Highlights & Insights

  • Elegant data curation pipeline design: Rather than manually defining parallel structures, the pipeline uses LLMs to automatically extract dependency graphs from real reasoning traces, preserving the natural distribution of the original reasoning while reorganizing execution order.
  • Only 1,700 SFT samples required: A remarkably small number of structured samples suffices to unlock parallel reasoning capabilities, suggesting that reasoning models inherently possess the potential for parallel reasoning and merely need to be "reminded" how to apply it.
  • Accuracy improves rather than degrades: Sprint achieves 92.5% vs. RFT's 91.0%; parallel execution produces an ensemble-like effect in which independent sub-executions do not contaminate one another.
  • Interleaved planning design: Each planning round observes all results from the previous execution round, forming a closed loop of plan–execute–synchronize–replan, which avoids the sub-task coordination failures caused by one-shot planning in SoT.

Limitations & Future Work

  • Actual wall-clock speedup not validated: The paper reports only reductions in sequential token counts; realizing actual inference speedup requires dedicated KV-cache optimization and a GPU parallel execution framework, which the authors acknowledge they were unable to implement due to computational resource constraints.
  • Training data construction depends on GPT-4o: Both step extraction and DAG creation require calls to a closed-source model, imposing cost and reproducibility limitations.
  • LoRA fine-tuning fails: Only full-parameter SFT enables format compliance, limiting applicability to larger models.
  • Parallelism is bounded: The degree of parallelism is constrained by the parallel patterns observed in SFT data; RL training (using latency as a reward signal) may discover more aggressive parallelization strategies.
  • Not extended to tool-use settings: In reasoning-plus-tool-use scenarios, tool-call latency far exceeds token generation latency, where parallelization gains could be substantially larger.
  • vs. SoT (Skeleton-of-Thought): SoT performs a single round of planning and then executes all sub-tasks in parallel, precluding multi-step dependent reasoning.
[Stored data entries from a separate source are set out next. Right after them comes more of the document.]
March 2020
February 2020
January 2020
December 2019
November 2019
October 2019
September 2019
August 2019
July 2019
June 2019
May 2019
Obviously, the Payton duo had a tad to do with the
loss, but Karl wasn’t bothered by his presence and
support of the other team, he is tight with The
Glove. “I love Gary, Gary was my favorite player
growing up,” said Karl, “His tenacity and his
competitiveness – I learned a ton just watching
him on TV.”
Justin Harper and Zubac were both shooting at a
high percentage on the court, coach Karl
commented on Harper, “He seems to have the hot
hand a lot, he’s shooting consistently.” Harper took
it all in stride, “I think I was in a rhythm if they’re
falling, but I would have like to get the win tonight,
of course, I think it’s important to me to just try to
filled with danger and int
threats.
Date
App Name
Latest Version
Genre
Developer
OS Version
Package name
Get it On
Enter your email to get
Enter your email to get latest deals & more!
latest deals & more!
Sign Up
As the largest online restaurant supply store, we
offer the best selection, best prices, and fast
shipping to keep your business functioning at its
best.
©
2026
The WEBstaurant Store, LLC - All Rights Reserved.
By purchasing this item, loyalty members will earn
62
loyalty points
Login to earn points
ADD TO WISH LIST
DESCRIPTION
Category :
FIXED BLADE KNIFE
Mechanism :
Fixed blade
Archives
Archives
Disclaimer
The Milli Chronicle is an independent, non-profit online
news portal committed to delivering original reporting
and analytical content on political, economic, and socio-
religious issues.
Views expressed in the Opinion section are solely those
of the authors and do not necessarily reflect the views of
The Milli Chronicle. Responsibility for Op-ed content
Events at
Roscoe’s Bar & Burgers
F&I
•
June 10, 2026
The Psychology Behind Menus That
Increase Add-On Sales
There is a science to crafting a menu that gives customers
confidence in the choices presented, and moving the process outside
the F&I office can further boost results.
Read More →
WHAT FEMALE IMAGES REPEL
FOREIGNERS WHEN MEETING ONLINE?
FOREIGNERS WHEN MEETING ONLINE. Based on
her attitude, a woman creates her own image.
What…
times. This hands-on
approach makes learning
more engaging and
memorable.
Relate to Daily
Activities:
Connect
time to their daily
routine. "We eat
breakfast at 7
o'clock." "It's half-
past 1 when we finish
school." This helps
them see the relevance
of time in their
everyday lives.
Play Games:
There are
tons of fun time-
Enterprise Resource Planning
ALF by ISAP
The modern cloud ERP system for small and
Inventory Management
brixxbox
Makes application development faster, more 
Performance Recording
Sprint addresses this through multi-round interleaved planning, and its total token count is only one-third that of SoT.
  • vs. PASTA: PASTA also trains models to perform parallel sub-task decomposition but does not support multi-step planning. Sprint's interleaved planning–execution framework supports an arbitrary number of iterative parallel rounds.
  • vs. Repeated Sampling: Repeated sampling generates multiple fully independent reasoning paths without information sharing, causing redundant computation. Sprint's executors share the accumulated context, enabling better coordination.
  • vs. APR: APR relies on a symbolic solver to generate training data and is therefore limited to synthetic tasks such as Countdown. Sprint's pipeline extracts parallel structure from natural reasoning traces, making it applicable to general reasoning.

Rating

  • Novelty: ⭐⭐⭐⭐ The interleaved planning–parallel execution framework is a novel design, and the DAG-based data curation pipeline is creative; however, concurrent works such as PASTA and APR pursue similar directions in parallel reasoning.
  • Experimental Thoroughness: ⭐⭐⭐⭐ Three benchmarks (including 2 OOD) with multiple baselines and difficulty-stratified efficiency analysis are provided, but validation of actual wall-clock time and experiments with larger models are absent.
  • Writing Quality: ⭐⭐⭐⭐⭐ The paper is clearly structured, figures and tables are well designed, and illustrative examples effectively demonstrate how the method operates.
  • Value: ⭐⭐⭐⭐ The work offers an elegant approach to reasoning model acceleration; the fact that 1,700 samples suffice to unlock the capability is of substantial practical value, though real-world deployment still requires hardware-level support.